[Trecho]
A prioridade na política recente tem sido a bravata e a demonstração pública de valentia, coisas típicas de quem, na vida real, não lava uma cueca. Embora a direita diga que isso é coisa da esquerda e vice-versa, todos sabemos que é uma praga suprapartidária e atinge até mesmo alguns dos nossos parentes e amigos mais queridos. Há diferenças nos deveres e nas consequências das ações de uma autoridade e dos cidadãos que se unem em grupos virtuais para curtir juntos o medo da China e responder xingando ou criando ilusões de que é possível nos impor à força e cortar relações.
O cidadão comum faz tudo aquilo que a lei permite. O servidor público só faz aquilo que a lei manda. São princípios diferentes para a atuação de quem outorga poder e de quem o recebe dos compatriotas. Bravata não faz parte dos deveres e, no caso concreto, atrapalha o cumprimento dos deveres. Na nossa cultura capachista, apontar isso seria gerar uma guerra com o deputado. Então, trata-se uma autoridade importantíssima do país como criança cuja baby sitter é o Itamaraty.
[/Trecho]
> _Lista de tarefas_:
1. No texto sobre bravata na política, o que o servidor público faz, segundo o autor?
2. Extraia do texto sobre bravata na política o trecho que começa em "A prioridade na" e vai até "e cortar relações.", incluindo essas palavras.
3. Continue o texto sobre bravata na política a partir da última frase apresentada.
Os registros não são necessários.
[Material fornecido]
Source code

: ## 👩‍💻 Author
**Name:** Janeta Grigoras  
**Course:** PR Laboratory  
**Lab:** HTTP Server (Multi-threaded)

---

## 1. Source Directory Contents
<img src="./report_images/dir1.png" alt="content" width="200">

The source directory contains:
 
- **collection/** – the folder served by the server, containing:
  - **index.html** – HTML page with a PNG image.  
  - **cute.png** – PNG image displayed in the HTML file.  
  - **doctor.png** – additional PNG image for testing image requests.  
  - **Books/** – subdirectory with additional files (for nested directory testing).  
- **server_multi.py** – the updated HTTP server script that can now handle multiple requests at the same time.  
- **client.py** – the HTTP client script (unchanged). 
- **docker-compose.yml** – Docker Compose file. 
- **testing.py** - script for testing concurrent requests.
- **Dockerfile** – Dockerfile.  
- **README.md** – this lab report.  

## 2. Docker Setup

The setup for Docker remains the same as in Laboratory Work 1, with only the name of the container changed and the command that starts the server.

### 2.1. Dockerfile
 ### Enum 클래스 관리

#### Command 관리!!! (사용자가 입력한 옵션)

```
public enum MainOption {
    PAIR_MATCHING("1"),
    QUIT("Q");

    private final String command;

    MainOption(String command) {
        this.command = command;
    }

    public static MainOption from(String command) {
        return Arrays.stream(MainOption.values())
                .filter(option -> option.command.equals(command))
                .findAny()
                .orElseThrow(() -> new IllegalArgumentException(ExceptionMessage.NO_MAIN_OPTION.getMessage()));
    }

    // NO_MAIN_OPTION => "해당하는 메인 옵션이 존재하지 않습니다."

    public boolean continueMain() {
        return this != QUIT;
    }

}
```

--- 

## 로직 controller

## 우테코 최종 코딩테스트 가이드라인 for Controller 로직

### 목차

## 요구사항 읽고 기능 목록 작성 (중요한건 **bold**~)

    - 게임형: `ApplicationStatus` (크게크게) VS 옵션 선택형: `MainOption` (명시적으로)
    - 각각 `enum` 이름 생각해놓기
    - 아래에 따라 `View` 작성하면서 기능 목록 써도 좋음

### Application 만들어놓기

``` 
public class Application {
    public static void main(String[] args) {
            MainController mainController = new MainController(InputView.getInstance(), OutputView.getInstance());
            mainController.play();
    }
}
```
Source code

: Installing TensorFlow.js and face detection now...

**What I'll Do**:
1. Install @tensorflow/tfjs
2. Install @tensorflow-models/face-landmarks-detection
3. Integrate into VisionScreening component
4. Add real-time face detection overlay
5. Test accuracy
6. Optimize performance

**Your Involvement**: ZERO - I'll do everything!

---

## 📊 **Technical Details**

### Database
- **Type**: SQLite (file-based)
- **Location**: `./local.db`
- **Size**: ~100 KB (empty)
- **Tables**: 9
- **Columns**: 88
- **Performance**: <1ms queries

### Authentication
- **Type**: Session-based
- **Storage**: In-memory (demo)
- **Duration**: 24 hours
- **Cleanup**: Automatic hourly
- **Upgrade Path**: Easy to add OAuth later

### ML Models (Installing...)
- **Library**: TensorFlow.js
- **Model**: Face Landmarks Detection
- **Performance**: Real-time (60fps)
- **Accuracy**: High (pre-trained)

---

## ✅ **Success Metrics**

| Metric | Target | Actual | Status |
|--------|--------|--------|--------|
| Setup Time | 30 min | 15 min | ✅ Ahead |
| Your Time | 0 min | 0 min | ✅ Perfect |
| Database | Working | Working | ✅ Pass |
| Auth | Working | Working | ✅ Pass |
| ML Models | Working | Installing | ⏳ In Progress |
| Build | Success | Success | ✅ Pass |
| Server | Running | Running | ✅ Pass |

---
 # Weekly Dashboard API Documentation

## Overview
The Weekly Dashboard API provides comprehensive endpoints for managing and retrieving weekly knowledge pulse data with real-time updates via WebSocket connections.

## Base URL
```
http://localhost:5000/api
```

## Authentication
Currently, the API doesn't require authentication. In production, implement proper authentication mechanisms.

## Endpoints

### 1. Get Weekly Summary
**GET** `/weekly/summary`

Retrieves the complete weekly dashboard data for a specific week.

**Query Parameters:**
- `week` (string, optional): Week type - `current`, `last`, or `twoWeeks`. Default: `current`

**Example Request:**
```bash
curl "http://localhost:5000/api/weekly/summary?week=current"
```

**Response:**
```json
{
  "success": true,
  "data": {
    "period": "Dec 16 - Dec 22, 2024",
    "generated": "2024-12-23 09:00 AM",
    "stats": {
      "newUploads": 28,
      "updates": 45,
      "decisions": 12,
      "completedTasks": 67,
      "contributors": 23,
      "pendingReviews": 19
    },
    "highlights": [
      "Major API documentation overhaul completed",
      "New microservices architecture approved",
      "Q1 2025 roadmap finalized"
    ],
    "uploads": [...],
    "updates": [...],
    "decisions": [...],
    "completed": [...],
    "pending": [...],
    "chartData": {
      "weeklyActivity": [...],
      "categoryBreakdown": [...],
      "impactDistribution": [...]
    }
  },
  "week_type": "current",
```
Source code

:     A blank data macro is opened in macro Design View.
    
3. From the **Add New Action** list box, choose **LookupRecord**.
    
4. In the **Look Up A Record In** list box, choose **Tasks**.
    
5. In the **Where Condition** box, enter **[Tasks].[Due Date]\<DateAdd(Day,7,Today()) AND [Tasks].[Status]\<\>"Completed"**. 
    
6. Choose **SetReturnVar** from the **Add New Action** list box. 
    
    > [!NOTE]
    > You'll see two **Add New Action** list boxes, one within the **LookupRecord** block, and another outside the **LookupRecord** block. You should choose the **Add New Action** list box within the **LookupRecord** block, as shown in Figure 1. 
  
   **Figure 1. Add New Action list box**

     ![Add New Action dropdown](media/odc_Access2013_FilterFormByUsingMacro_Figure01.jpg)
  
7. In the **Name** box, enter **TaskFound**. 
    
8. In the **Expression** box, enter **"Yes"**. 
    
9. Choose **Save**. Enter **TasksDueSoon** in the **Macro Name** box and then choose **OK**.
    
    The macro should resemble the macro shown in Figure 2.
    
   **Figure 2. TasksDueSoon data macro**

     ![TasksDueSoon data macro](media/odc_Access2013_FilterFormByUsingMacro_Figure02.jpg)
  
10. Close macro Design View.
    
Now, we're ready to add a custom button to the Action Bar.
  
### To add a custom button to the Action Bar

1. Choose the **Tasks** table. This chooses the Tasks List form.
[/Material fornecido]
> _Respostas escritas_:
1. O servidor público só faz aquilo que a lei manda.

2.
A prioridade na política recente tem sido a bravata e a demonstração pública de valentia, coisas típicas de quem, na vida real, não lava uma cueca. Embora a direita diga que isso é coisa da esquerda e vice-versa, todos sabemos que é uma praga suprapartidária e atinge até mesmo alguns dos nossos parentes e amigos mais queridos. Há diferenças nos deveres e nas consequências das ações de uma autoridade e dos cidadãos que se unem em grupos virtuais para curtir juntos o medo da China e responder xingando ou criando ilusões de que é possível nos impor à força e cortar relações.

3.
A militância identitária foca suas lutas e paixões no universo simbólico e muitas vezes prejudica aqueles que diz defender. Fiz um longo raciocínio sobre este processo no meu artigo de ontem. Agora temos um caso concreto em que isso se repete na direita. Uma autoridade cujo dever é conseguir equilíbrio e crescimento nas relações exteriores brasileiras resolve prejudicar tudo isso para mitar nas redes. Fazem isso por quê? Porque podem, simples assim.
Enquanto as autoridades chinesas fazem uma firme defesa do próprio país e se colocam agora na posição de quem recebeu uma provocação, o que as nossas estão fazendo? Estão defendendo o povo, o país ou uma autoridade específica? O complexo de capacho faz com que as pessoas não se revoltem quando vêem o aparato do Estado defendendo poderosos em detrimento do povo, o que ocorre sistematicamente desde sempre. Agora acharam uma forma de fazer parte do povo aplaudir isso e não mais chamar autoridades à responsabilidade.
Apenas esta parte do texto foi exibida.